> **What this exercise asks**
1. Name every person the article on the Tory donation identifies by name.
2. Reproduce the article on the Tory donation word for word, starting at "Zoran Tancic, whose" and ending at "his own pockets.".

> **Text provided**
• • • • • • •

Zoran Tancic, whose donation is being investigated by the Tories, is closely linked to Valeri Lois, the former head of a Russian state-owned metal giant. President Boris Yeltsin was asked to sack Mr Lois after one of Russia's most senior law officers accused him of "channelling state money" into his own pockets.
The latest disclosure comes three days after Jeremy Hanley, the former Tory party chairman who dined with Mr Tancic, sought to deflect the donor's Serbian links by telling the Independent: "Most of the time we talked about his business in Russia and his plans to build a factory in the UK."
At the time the party accepted Mr Tancic's donation, described by officials as "less than pounds 50,000", the Russian was chairman of Mr Tancic's company.
It is not known whether Conservative Central Office knew of Mr Tancic's Russian partner when they accepted the money, but the latest development in the party's funding scandal serves to highlight the dangers of accepting unsolicited donations from foreign businessmen.

• • • • • • •

[Human keypoint data]
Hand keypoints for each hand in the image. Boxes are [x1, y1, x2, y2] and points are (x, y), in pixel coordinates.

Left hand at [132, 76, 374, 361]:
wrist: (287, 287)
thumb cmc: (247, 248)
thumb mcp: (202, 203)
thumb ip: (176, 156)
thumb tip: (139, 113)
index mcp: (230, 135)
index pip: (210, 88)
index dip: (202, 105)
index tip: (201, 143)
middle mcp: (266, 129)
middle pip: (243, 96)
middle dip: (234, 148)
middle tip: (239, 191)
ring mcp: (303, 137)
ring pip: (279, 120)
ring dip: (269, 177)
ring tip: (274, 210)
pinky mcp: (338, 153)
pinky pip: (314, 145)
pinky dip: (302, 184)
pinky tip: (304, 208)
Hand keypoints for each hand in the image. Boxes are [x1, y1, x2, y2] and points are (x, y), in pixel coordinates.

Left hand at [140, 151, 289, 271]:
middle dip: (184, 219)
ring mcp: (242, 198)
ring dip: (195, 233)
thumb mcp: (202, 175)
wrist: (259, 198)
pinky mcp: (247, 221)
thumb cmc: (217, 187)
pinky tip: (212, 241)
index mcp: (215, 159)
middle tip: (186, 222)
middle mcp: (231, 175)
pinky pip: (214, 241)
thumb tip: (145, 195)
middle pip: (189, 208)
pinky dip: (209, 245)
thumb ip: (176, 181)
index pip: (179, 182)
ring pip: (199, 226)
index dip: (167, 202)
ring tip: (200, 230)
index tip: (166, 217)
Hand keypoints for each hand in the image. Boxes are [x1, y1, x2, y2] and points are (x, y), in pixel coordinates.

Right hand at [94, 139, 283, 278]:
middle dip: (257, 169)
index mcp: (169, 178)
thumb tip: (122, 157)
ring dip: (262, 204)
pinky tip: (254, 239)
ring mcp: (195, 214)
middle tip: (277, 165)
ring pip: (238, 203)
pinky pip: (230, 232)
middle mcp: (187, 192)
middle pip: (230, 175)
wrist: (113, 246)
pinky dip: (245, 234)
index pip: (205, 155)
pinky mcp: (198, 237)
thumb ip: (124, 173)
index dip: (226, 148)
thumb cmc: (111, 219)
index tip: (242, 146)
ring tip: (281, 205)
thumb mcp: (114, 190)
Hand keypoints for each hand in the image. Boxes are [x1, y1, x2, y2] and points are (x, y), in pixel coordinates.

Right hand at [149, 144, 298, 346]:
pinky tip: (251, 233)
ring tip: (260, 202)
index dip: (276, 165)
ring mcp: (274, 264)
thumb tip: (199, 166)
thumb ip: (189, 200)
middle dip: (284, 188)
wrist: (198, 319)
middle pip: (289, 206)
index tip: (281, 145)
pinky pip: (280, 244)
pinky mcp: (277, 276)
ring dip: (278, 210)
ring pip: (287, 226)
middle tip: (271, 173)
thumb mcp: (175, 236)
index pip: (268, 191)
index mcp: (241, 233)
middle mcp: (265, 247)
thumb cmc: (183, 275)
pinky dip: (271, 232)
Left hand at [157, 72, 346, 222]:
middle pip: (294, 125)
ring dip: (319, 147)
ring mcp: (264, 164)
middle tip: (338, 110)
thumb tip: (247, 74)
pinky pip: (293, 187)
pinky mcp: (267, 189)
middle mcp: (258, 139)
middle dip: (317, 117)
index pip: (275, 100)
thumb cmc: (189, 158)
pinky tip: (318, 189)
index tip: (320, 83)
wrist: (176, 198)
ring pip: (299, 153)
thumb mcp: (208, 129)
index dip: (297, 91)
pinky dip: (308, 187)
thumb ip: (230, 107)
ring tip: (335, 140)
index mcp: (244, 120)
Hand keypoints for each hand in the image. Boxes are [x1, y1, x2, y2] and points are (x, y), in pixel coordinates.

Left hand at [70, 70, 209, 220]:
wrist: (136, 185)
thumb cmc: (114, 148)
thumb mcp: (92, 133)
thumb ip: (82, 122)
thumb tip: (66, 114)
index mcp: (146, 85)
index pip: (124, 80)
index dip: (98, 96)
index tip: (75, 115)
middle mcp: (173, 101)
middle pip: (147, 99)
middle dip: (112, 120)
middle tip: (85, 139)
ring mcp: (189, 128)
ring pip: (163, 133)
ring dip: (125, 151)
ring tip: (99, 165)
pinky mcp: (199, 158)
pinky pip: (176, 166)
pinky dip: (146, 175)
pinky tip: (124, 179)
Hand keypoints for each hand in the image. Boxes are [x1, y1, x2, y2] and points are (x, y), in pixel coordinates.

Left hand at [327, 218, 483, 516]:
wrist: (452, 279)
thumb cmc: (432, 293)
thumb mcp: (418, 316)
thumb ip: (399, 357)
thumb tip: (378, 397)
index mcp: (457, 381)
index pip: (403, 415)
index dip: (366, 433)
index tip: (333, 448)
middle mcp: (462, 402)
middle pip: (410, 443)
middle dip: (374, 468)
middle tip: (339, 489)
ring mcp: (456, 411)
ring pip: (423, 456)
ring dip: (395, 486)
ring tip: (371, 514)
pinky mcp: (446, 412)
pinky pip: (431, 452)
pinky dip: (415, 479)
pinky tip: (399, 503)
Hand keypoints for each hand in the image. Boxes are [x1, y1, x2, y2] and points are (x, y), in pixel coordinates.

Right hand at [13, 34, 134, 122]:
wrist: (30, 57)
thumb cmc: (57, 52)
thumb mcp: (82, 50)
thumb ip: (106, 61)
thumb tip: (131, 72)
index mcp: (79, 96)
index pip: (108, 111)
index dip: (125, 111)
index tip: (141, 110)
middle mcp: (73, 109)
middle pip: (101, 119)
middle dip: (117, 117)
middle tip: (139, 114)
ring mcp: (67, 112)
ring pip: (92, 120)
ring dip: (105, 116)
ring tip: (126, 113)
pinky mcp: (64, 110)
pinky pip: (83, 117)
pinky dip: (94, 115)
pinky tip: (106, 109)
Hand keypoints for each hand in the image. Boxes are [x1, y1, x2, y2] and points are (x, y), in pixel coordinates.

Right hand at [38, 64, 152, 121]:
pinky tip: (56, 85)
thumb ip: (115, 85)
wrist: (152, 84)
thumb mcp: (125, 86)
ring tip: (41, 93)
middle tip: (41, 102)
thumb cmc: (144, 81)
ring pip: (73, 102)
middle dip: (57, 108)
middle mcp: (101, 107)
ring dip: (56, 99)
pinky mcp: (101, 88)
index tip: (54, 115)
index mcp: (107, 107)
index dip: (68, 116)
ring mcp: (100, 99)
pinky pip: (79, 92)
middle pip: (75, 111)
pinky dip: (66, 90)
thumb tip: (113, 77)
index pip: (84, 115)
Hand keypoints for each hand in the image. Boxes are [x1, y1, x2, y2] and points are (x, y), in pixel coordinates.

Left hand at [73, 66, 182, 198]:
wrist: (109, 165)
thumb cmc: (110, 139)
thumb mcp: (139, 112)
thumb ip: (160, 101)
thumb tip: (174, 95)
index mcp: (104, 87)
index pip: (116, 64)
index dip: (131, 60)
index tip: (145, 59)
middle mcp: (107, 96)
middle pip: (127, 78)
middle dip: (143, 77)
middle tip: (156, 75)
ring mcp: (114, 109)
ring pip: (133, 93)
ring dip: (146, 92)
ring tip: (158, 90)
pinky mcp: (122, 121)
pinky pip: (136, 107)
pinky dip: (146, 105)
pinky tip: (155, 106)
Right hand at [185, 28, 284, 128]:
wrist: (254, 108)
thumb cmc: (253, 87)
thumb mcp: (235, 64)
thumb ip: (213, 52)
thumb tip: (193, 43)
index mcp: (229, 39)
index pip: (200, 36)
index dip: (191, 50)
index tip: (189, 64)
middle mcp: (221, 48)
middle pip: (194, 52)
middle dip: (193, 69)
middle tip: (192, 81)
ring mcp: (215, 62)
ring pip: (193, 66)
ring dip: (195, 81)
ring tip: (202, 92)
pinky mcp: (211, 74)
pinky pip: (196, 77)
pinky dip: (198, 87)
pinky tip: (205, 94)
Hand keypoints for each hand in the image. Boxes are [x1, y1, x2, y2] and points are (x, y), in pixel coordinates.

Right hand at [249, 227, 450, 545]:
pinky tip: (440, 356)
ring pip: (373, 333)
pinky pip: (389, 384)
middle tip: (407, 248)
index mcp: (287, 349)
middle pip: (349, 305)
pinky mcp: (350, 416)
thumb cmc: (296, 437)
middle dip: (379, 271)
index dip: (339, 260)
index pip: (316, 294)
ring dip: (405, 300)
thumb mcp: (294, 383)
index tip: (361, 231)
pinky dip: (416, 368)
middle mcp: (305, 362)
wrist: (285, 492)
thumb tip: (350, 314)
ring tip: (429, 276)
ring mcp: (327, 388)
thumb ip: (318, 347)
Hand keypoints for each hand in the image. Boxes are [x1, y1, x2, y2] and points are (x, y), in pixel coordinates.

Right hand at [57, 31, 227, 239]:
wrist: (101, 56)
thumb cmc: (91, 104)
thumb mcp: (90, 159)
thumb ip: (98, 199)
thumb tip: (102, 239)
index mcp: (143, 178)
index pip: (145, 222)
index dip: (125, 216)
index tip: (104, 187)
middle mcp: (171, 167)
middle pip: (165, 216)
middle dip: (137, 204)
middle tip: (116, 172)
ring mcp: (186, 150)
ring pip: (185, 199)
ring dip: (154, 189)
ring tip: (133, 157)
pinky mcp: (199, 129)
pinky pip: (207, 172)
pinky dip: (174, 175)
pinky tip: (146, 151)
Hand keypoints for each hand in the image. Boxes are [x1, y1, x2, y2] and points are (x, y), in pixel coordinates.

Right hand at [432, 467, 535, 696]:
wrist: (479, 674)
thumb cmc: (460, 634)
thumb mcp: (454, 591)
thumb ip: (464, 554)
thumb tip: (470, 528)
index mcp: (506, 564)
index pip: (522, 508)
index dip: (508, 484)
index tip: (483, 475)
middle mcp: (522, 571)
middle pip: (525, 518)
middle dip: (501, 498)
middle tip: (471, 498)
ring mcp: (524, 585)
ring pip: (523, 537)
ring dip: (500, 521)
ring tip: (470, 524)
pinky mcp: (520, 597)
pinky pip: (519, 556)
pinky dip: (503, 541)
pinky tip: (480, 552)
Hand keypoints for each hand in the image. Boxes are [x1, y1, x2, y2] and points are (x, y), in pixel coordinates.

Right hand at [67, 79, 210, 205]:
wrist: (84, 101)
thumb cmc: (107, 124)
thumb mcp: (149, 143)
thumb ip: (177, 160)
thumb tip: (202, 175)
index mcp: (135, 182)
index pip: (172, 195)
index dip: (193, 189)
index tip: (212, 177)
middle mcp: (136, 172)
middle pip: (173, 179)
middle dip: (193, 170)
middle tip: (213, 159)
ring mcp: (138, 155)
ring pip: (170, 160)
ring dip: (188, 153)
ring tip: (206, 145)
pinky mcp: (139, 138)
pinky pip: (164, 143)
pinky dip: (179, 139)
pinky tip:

• • • • • • •

> **Completed exercise**
1.
Zoran Tancic
Valeri Lois
Boris Yeltsin
Jeremy Hanley

2.
Zoran Tancic, whose donation is being investigated by the Tories, is closely linked to Valeri Lois, the former head of a Russian state-owned metal giant. President Boris Yeltsin was asked to sack Mr Lois after one of Russia's most senior law officers accused him of "channelling state money" into his own pockets.